Categories: AFRICA

Nigeria: International Oil Companies Owe Niger Delta Commission $4bn, Minister Says

 

The Minister of Niger Delta Affairs, Senator Godswill Akpabio, has accused all international oil companies (IOCs) operating in Nigeria of being indebted to the Niger Delta Development Commission (NDDC) to the tune of $4 billion.

This is just as the Minister also disclosed that the forensic audit carried out on the activities of the NDDC has been completed and awaiting presentation to President Muhammadu Buhari.

The former Akwa Ibom State Governor also did not hesitate to assure the people of the Niger Delta region that the on-going rehabilitation of the East West Road would be completed by government in 2022.

Akpabio, who spoke on Friday, at the weekly ministerial press briefing organised by the Presidential Communications Team at the State House, Abuja, said the IOCs who are required to deposit three per cent of their annual budgets to the commission as their statutory contribution to its funding have failed to do so for several years.

He said: “NDDC is being owed $4 billion by the OICs unremitted funds. The federal government is owing a little bit of its own part that it should do to the NDDC. I believe that with the audit of the commission, we will begin to offset those things working closely with the ministry of finance.

“There are plans to pay those debts. I want to see a balance sheet of the NDDC that is bankable. The IOCs are expected to pay to the NDDC three per cent of their annual budgets. All of them have failed to do so at different times”.

According to him, the debt profile of the 21-year old NDDC stands at over N3 trillion, adding that no significant project executed by the Commission matched the figure.

He explained that it was in a bid to unearth where the huge sums of money given to the NDDC had been utilised that led to the setting up of the forensic audit team.

Akpabio stressed that government’s aim was to use the forensic audit report to correct all the ills of the past in the Niger Delta region, saying time has come for the Amnesty programme to end in order for the people to get better deal instead of the peanuts ex-agitators are being paid.

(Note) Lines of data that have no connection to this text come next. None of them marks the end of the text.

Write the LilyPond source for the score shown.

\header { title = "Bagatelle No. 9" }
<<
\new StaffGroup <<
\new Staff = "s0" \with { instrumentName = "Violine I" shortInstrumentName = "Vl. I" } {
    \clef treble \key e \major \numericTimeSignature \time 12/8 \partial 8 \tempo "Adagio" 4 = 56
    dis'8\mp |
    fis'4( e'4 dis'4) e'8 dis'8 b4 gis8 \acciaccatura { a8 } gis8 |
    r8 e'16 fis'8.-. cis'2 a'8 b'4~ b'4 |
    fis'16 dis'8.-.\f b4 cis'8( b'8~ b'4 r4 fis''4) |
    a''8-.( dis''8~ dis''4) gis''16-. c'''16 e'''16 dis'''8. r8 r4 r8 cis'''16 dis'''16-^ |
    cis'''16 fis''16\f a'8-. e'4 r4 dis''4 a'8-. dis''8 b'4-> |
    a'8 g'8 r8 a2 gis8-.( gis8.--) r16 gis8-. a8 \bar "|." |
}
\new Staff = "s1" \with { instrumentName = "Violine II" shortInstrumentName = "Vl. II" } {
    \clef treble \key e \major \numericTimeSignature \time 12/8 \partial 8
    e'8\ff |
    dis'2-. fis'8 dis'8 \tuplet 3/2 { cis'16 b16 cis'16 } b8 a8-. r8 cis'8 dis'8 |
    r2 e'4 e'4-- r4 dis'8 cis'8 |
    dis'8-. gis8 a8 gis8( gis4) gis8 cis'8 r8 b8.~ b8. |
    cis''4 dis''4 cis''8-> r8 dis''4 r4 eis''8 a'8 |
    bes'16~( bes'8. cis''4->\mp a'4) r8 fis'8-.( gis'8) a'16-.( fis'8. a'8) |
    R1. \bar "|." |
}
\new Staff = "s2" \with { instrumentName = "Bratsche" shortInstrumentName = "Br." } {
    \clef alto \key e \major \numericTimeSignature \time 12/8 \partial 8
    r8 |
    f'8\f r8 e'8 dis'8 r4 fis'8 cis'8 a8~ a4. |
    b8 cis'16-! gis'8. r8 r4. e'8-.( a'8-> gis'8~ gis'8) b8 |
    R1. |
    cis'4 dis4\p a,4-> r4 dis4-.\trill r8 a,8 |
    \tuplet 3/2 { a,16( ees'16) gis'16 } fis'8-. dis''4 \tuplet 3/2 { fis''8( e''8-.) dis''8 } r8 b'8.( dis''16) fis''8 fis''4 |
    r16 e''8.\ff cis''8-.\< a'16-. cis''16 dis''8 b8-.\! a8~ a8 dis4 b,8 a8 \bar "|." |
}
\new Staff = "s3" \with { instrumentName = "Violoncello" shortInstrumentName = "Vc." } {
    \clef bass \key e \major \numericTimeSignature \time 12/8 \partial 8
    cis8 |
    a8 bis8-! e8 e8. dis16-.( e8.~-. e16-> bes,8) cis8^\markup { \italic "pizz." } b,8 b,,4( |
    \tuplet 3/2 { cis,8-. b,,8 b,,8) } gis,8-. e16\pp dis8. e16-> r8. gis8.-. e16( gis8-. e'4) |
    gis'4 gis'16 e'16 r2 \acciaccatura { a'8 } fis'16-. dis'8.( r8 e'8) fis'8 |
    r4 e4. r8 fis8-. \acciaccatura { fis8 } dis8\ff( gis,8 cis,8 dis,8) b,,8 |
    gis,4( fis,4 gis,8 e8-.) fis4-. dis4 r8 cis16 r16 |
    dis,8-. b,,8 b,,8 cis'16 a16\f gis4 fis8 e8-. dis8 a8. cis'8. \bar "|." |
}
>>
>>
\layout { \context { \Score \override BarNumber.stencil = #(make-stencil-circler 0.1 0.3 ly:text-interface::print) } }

His words: “I haven’t seen any major thing that has touched the lives of the people in the region done by the NDDC. We are still searching for the project they have done. The money given to the NDDC has not been utilised well.

“The major agent of intervention, the NDDC failed, that has been the problem”.

“We (NDDC) have a commitment in the excess of N3 trillion. The forensic audit will clarify these things”.

Commenting on the new Petroleum Industry Act (PIA) 2021, the Minister said the Niger Delta people are happy that President Buhari has shown commitment to their cause through the Act.

According to him, the major concern about the law was not the amount of resources it will make available to the people in the host communities, but the way and manner the resources would be applied and those to be involved.

He, however, said the Ministry of Niger Delta Affairs, as the ministry charged with the welfare of the people, would get in touch with the community trusts that would manage the funds and get them to properly focus the appropriations.

“The PIA when implemented is going to assuage the feelings of the people of the host communities because they never had half a percent since 1956 when oil was discovered in Olobri.

“That is why I said that it is not the percentage that is the issue. Some communities could not even do this solar powered toilet, some had no drinking water, even water tankers supplying them water failed because they had oil exploration and exploitation had destroyed their water system.

“But now with the PIA, they would be able to do certain things for themselves without waiting on oil companies, the federal government or the state to do it for them.

“My prayer is that the people would see this as a major step. People are arguing about percentages, I am not interested in that. We would manage this three per cent, but the major thing is to use it well. Even the small percentages that used to come to the NDDC, at least, they did not utilise it well.

“We will do a lot of sensitization from the ministry, visit the people. When we look at the Act and know the composition of those who should be in charge of the money, we will also make our inputs and it should be mostly project based.

“It shouldn’t be like a normal contract. It should almost be like direct labour. It is a major leap forward,” he added.

On the East-West road project still under construction, the Minister said over N10 billion have been committed into the project by the current administration, adding that delays associated with the project include paucity of funds and the 15km Eleme, Onne sections which were not originally captured in the project.